> _DOCUMENT EXTRACT_

+++

Sunday, June 17, 2012

Corpus Linguistics Introduction: COCAS and The Babel English-Chinese Parallel Concordancer

Corpus linguistics uses computer software (concordancers) to look at very large samples of real language. These samples are called corpora (singular = corpus). A corpus is a collection of texts. Some corpora only contain one genre: spoken English, newspaper English, scientific English. Other corpora try to use samples from many different types of language use. Some corpora are bilingual: two languages side by side.

balanced corpus of American English











balanced corpus contains texts from many different genres. A good example of a balanced corpus is COCA, the Corpus of Contemporary American English.

+++

> _PROVIDED DATA_
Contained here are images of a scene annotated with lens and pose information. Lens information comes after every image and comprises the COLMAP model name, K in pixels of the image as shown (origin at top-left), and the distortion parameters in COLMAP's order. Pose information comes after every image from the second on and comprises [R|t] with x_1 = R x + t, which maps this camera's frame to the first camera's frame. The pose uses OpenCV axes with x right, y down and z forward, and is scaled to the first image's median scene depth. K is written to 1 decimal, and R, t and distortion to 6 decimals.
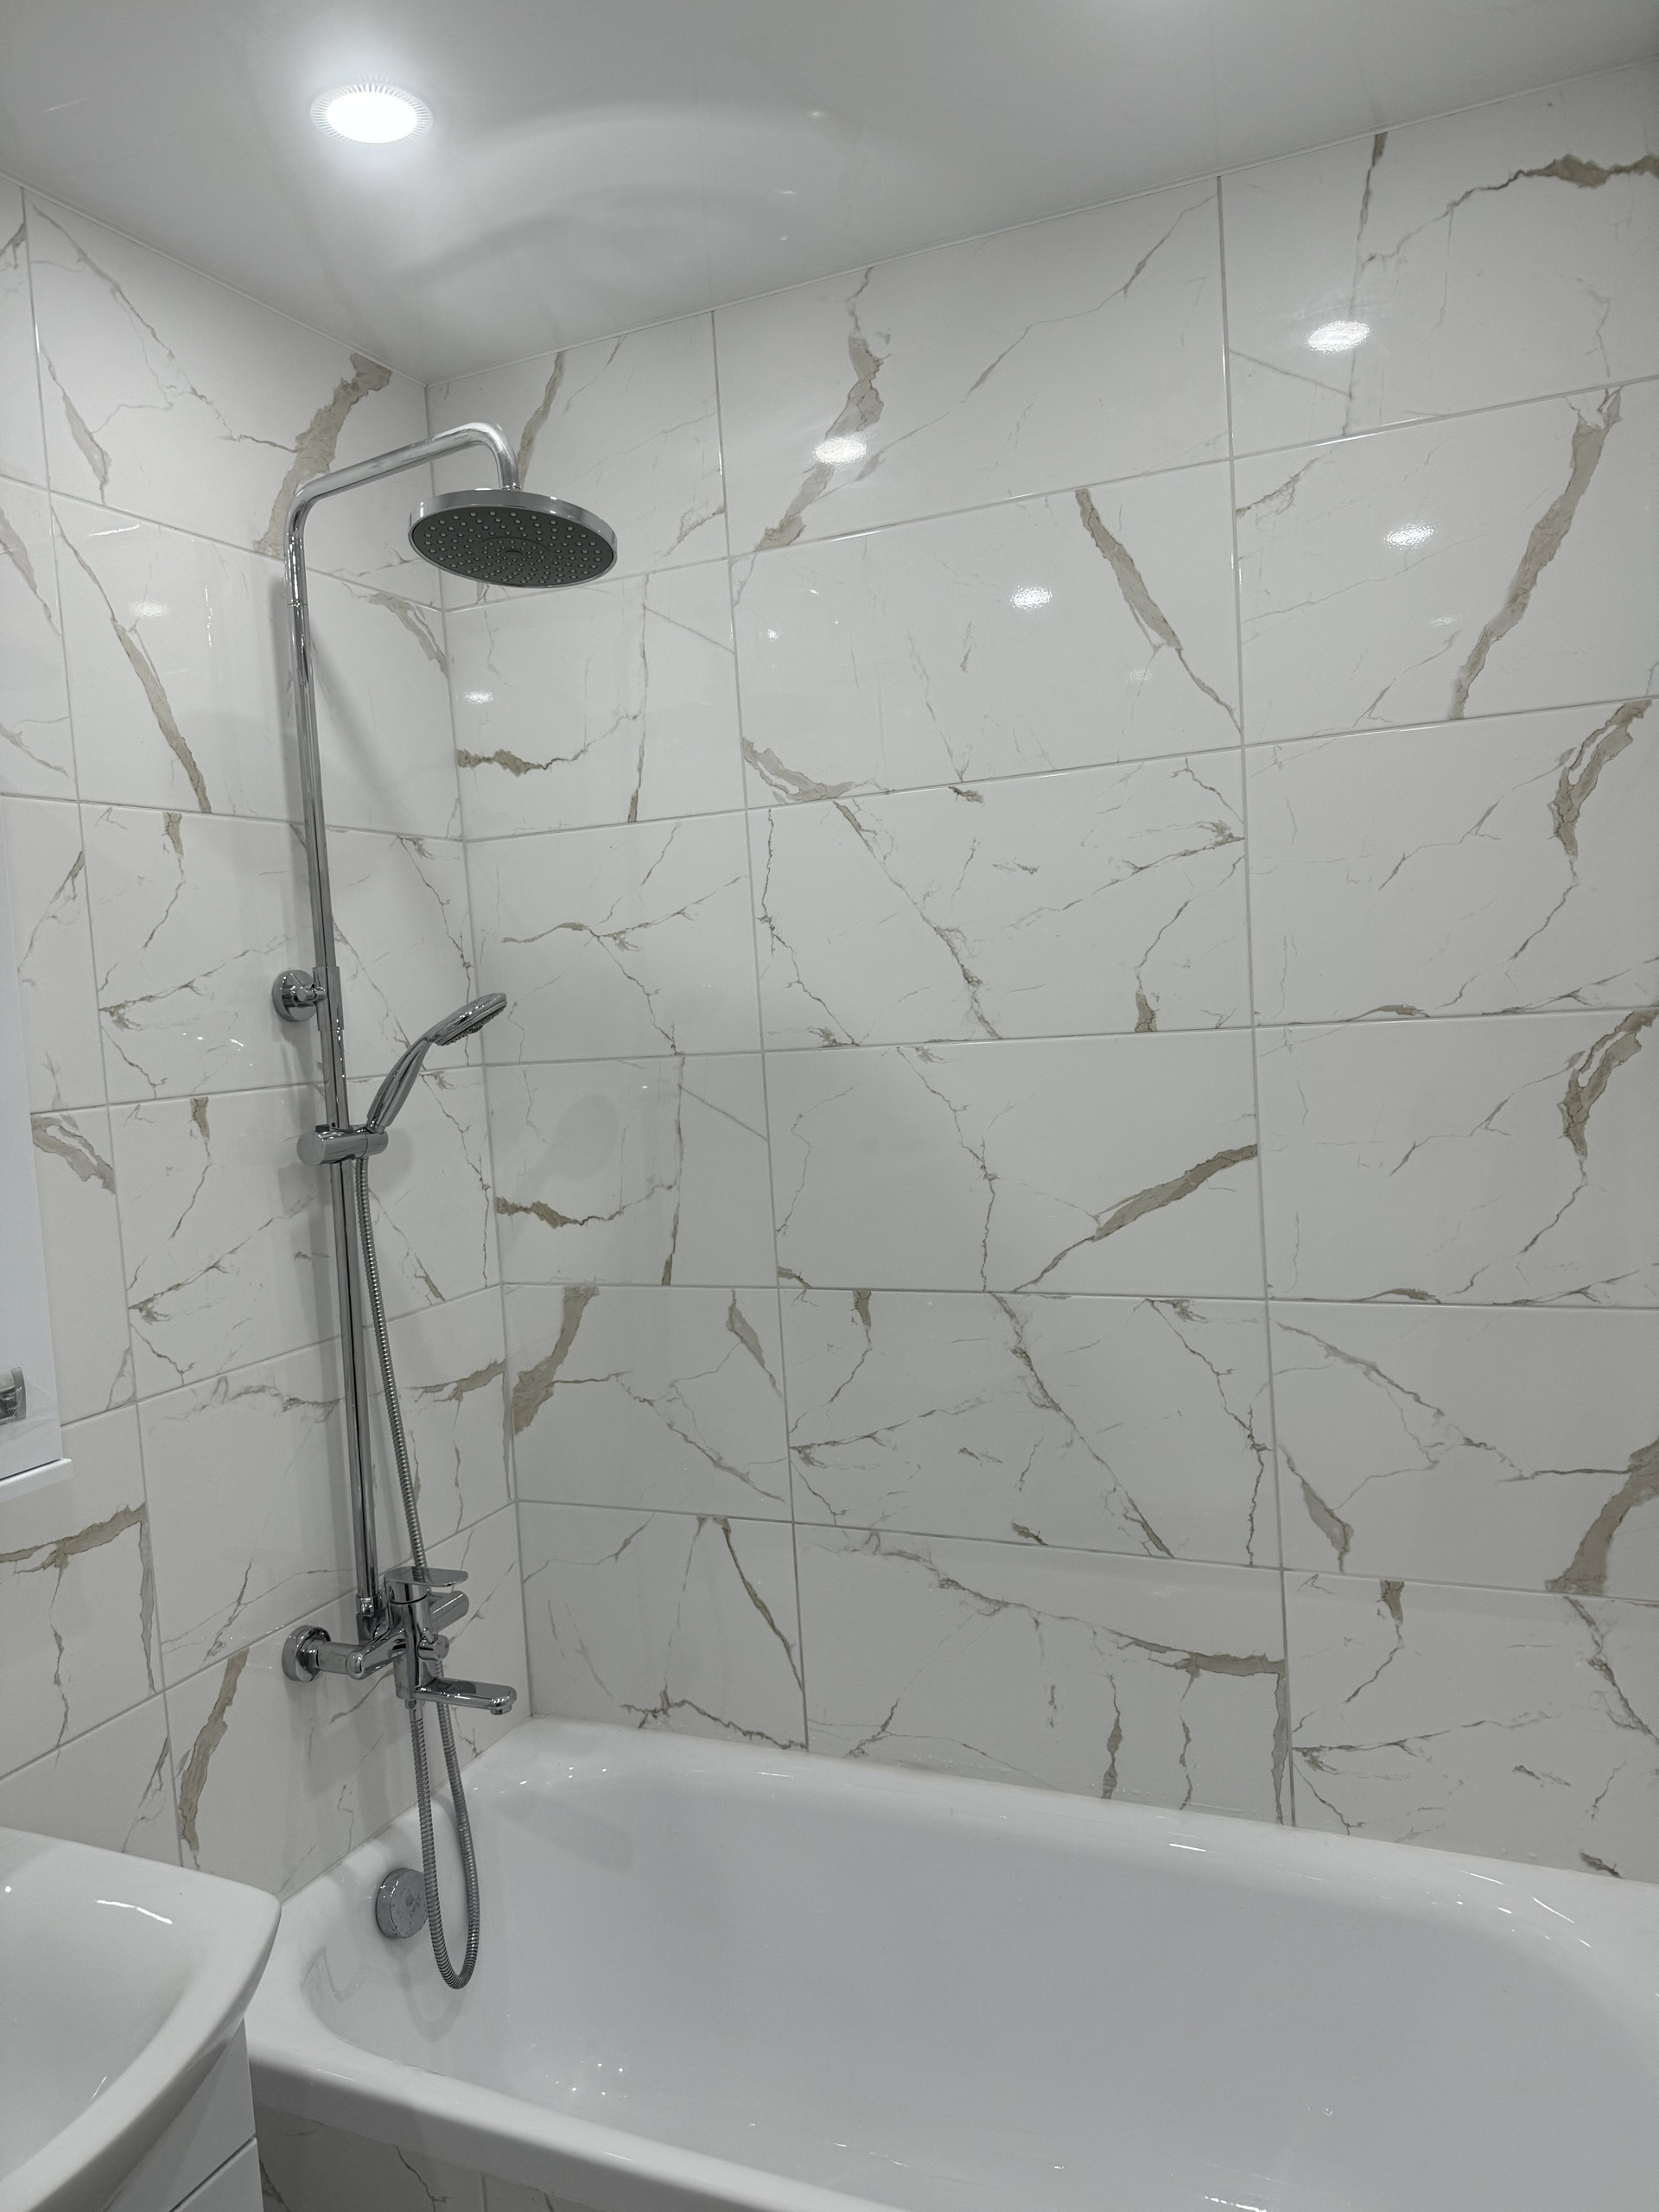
lens RADIAL K [[1511.1, 0, 807.0], [0, 1511.1, 1106.8], [0, 0, 1]] dist [0.186654, -0.320901]
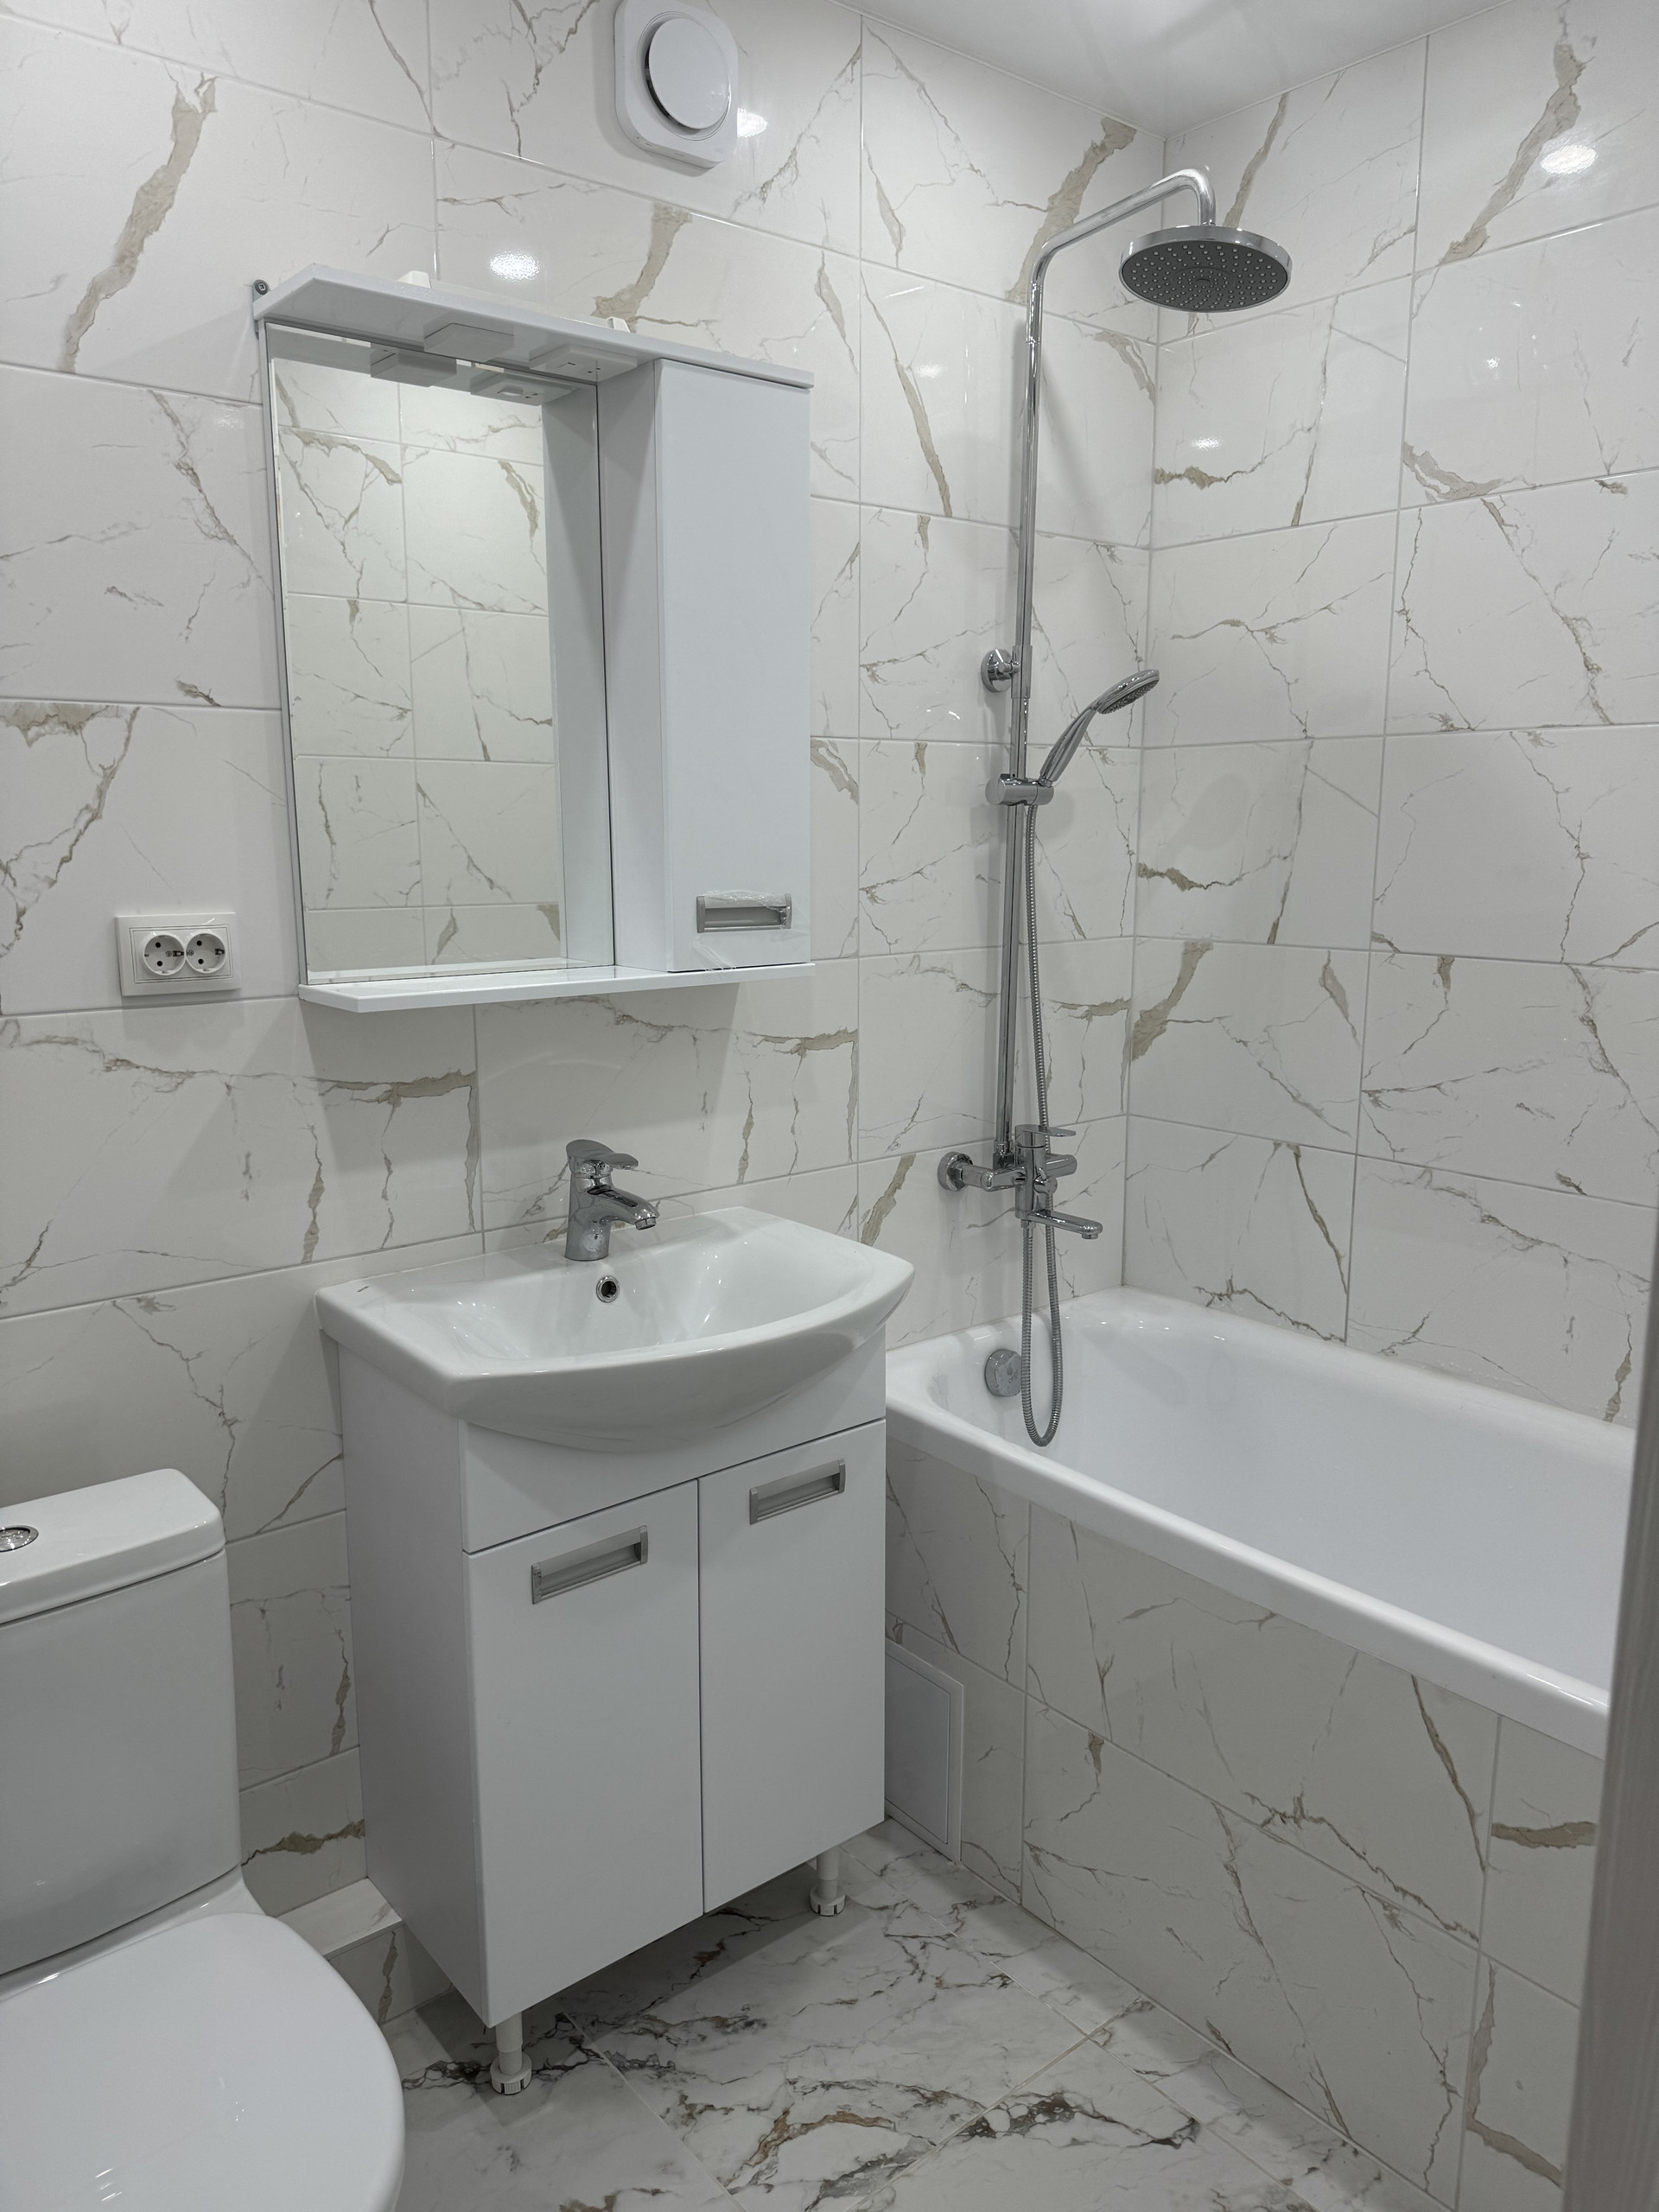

+++

> _TASK REQUIREMENTS_
A. In the corpus linguistics introduction, take the passage starting with "balanced corpus of" and going on through "Contemporary American English." and switch every "balanced" to "general".
B. According to the corpus linguistics introduction, what does COCA stand for?

> _ANSWERS TO EACH TASK_
A.
general corpus of American English











general corpus contains texts from many different genres. A good example of a general corpus is COCA, the Corpus of Contemporary American English.

B. Corpus of Contemporary American English